London, 9 October 1838.
Dear Mrs. Oakley,
You have been much upon my mind since I saw you, and I desire to be a fellow-helper of your joy, and to hear that the Lord comforts you in all your afflictions. It has pleased God to put a worm to every gourd that you have planted, so that all things in this life wither, and it is a mercy to you that they afford no shade nor repose for your flesh. It appears to me that God has some better things in store for you, and will teach you that whom he loves he chastens, and scourges every son that he receives. This is hard to believe and understand; but as it pleases God to sanctify these afflictions by humbling our souls in the dust, and there showing us his lovingkindness under them, so shall we discern his wisdom in all his dispensations, and wonder at the pains he takes to bring us out of the world and the spirit of it, and to make us more in earnest to seek for a better inheritance. If your troubles work as mine have done and yet do, they lead you to daily communion with the Lord, and to be greatly troubled at the thought of grieving the Holy Spirit by lightness in thought, word, or deed; for if he condescend to give us his company, he will be honoured and cherished; "Him that honoureth me I will honour;" and we never more honour him than when we lament and mourn his absence. This is true love; especially if we put our mouths in the dust for the causes of his hiding his face from us, which will easily be discovered if we are in the habit of watching what goes on within. This is walking in the Spirit; and if we thus walk, we shall not fulfil the desires of the flesh. The sweet influence of the fear of God will be as a sentinel at the door of our hearts to stop the entrance of folly, and if through the power of temptation it enter there, what struggling and restlessness will be found (where the conscience is kept tender) till Christ comes with his whip of small cords, and drives it out. This will be the continual warfare, and we must learn of the Lord how to be good soldiers, and endure hardness; for it is hard work (I find it so) to deny self in all its various branches.

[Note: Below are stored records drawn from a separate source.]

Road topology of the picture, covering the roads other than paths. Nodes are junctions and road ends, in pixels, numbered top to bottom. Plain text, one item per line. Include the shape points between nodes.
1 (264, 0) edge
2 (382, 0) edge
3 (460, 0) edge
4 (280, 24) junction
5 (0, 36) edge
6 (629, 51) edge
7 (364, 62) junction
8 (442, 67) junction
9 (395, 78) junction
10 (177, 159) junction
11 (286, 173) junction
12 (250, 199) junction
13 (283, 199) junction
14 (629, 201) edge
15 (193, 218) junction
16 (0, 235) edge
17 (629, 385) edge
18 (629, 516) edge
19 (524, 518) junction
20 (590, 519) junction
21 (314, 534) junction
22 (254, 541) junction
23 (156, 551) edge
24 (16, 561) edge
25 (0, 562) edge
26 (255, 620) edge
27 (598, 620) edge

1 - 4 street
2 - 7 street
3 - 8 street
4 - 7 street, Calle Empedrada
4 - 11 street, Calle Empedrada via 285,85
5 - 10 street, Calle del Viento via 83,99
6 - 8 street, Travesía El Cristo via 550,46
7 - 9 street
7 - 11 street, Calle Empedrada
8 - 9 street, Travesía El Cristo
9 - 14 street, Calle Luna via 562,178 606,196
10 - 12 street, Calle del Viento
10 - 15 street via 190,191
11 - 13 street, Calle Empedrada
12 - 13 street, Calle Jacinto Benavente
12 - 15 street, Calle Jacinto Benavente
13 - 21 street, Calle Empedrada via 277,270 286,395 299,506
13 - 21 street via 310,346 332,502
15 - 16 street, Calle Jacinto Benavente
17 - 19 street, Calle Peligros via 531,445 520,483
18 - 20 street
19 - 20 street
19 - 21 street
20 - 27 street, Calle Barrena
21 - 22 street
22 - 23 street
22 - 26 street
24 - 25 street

There is nothing will grieve the Holy Spirit, nor cause him to depart, sooner than the giving of the right hand of fellowship to dead professors that rest in the letter, and know nothing of the exceeding sinfulness of sin, nor of his holiness, but are hardened in a presumptuous confidence. You and I know by the grace of God that the true evidence of a child of God is to fear always, and to tremble at his word; for the Lord declares it is to such he will look: and you and I know that one look from the Lord Jesus Christ is worth more than ten thousand worlds, and assures our hearts of God's everlasting love to us in Christ Jesus.
Search daily for this Friend, as you would for hid treasures, and you will surely find him from time to time. His presence will compensate for all your bodily pain, family troubles, and worldly anxieties; and while it lasts you will be able to see all things in their right aspect, and that he can do you no wrong. Stick close to him; pursue him in his word; do not mind any of his disciples crying, "Send her away, for she crieth after us." Give him no rest; pray without ceasing; and you will find that he will say what he said to the poor woman of old - "Be it unto thee even as thou wilt;" and I am sure that under this influence you will leave all to his management, with all the heart, mind, and strength. Can your poor husband understand these things? If he can, tell him from me to seek the Lord incessantly.
From your affectionate friend in the Lord, J. B.